Fla. Courthouse to Have First in the Nation Atheist Monument

A courthouse in Florida will soon be the site of what is hailed as the first atheist monument to be found on government property in the United States.

Bradford County Courthouse, which already has a Decalogue display just outside of its building, will have a large granite bench placed by the national organization the American Atheists in late June.  Dave Muscato, public relations director for American Atheists, told The Christian Post that the atheist monument was part of a settlement made with Bradford County over having a Ten Commandments display at its courthouse.

"Bradford County agreed to a settlement with us, allowing us to place our own monument adjacent to the Ten Commandments monument instead of removing the latter," said Muscato.
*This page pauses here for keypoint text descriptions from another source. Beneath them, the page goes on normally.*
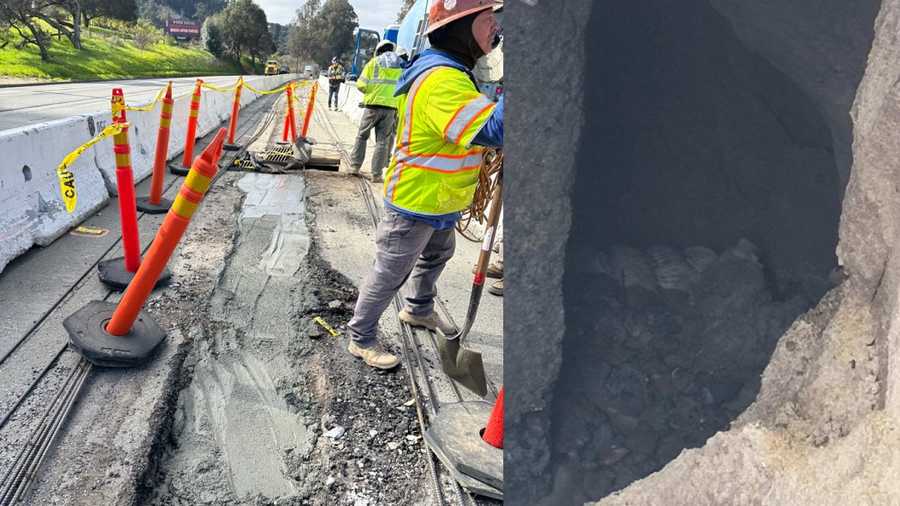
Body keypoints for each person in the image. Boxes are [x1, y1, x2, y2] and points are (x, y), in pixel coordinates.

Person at [346, 0, 504, 369]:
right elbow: (491, 129)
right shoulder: (441, 80)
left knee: (438, 254)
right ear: (460, 28)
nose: (496, 29)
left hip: (440, 201)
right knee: (391, 272)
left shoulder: (455, 73)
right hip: (417, 201)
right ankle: (361, 336)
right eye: (487, 21)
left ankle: (418, 309)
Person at [349, 40, 404, 183]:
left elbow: (361, 85)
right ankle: (376, 175)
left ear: (379, 50)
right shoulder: (401, 66)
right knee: (382, 142)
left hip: (372, 107)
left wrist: (372, 92)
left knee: (362, 136)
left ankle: (355, 167)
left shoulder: (373, 63)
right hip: (391, 109)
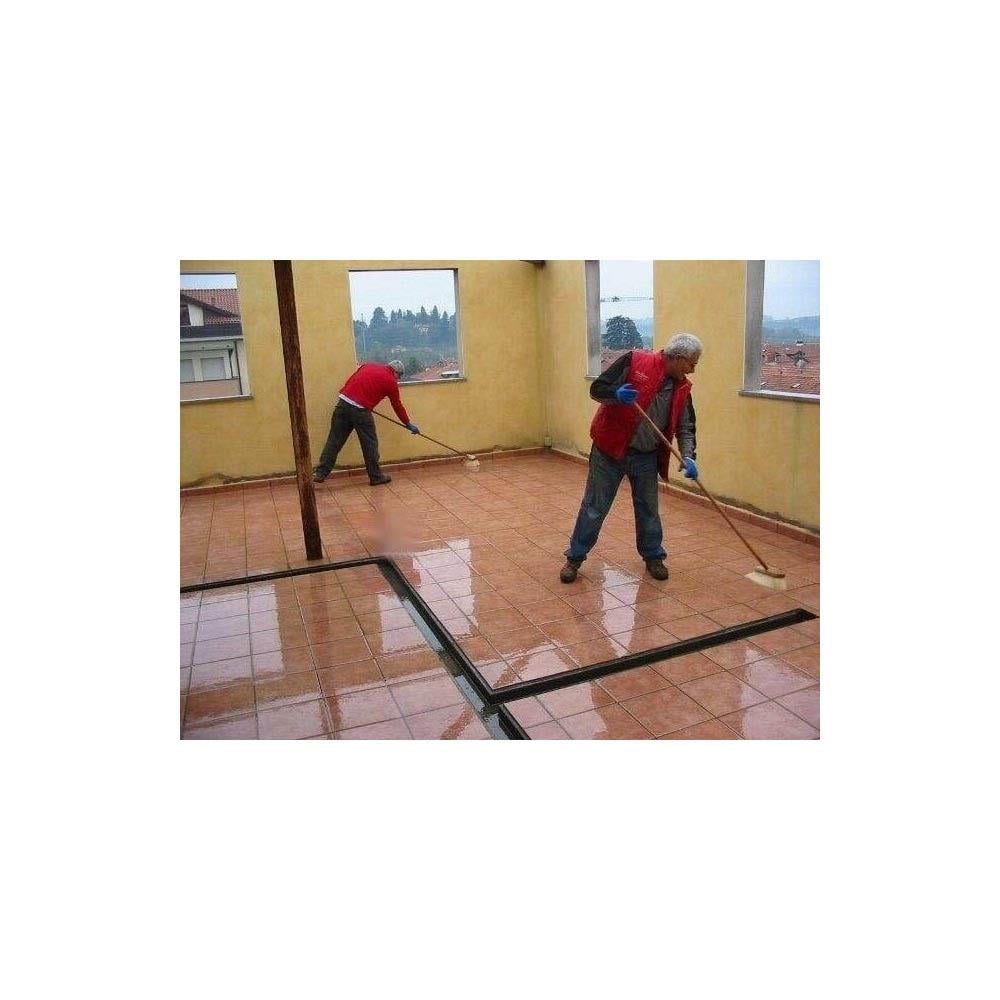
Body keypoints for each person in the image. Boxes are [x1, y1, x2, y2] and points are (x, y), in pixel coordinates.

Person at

"While separation of religion and government is always our primary motivation, equal access in this case works for us. We are thrilled to place what we believe to be the first ever atheist-sponsored monument on government property in the history of the United States."

Muscato also told CP about the details of the monument bench, which will be placed outside and in front of the courthouse alongside the previously existing Decalogue display.  "The monument is a 1,500-pound granite bench with quotes from Madalyn Murray O'Hair, an excerpt from the Treaty of Tripoli signed by President John Adams, and quotes from founders Benjamin Franklin and Thomas Jefferson," said Muscato.

"It also includes a 10-point list that parallels the Ten Commandments monument, specifying the Biblical punishment prescribed for violating each commandment, with Biblical citations. Several of the punishments are simply execution."

Last year, the secular group sued Bradford County over placing a Ten Commandments display near its courthouse on public property known as the Free Speech Forum.

The Decalogue, a six-ton granite monument, had been placed at the Forum by a local Christian organization called the Community Men's Fellowship. The large Ten Commandments display was erected at no cost to the County.

In March, American Atheists, Community Men's Fellowship, and Bradford County agreed to a settlement in which the secular group would erect its own monument.

William E. Sexton, counsel for the Board of County Commissioners of Bradford County, told CP that the atheist monument will not be paid for by tax dollars.  "Pursuant to this settlement agreement, American Atheists, Inc. submitted an application to place a monument in the Free Speech Forum," said Sexton.  "Their application complied with the requirements of Bradford County's Monument Placement Guidelines and was granted."

Sexton also stressed that neither the Decalogue nor the American Atheist monument are located within the courthouse, but rather in an area outside known as the Free Speech Forum.

Established in October 2011, the Free Speech Forum was created "so as to allow private groups to place monuments there," explained Sexton.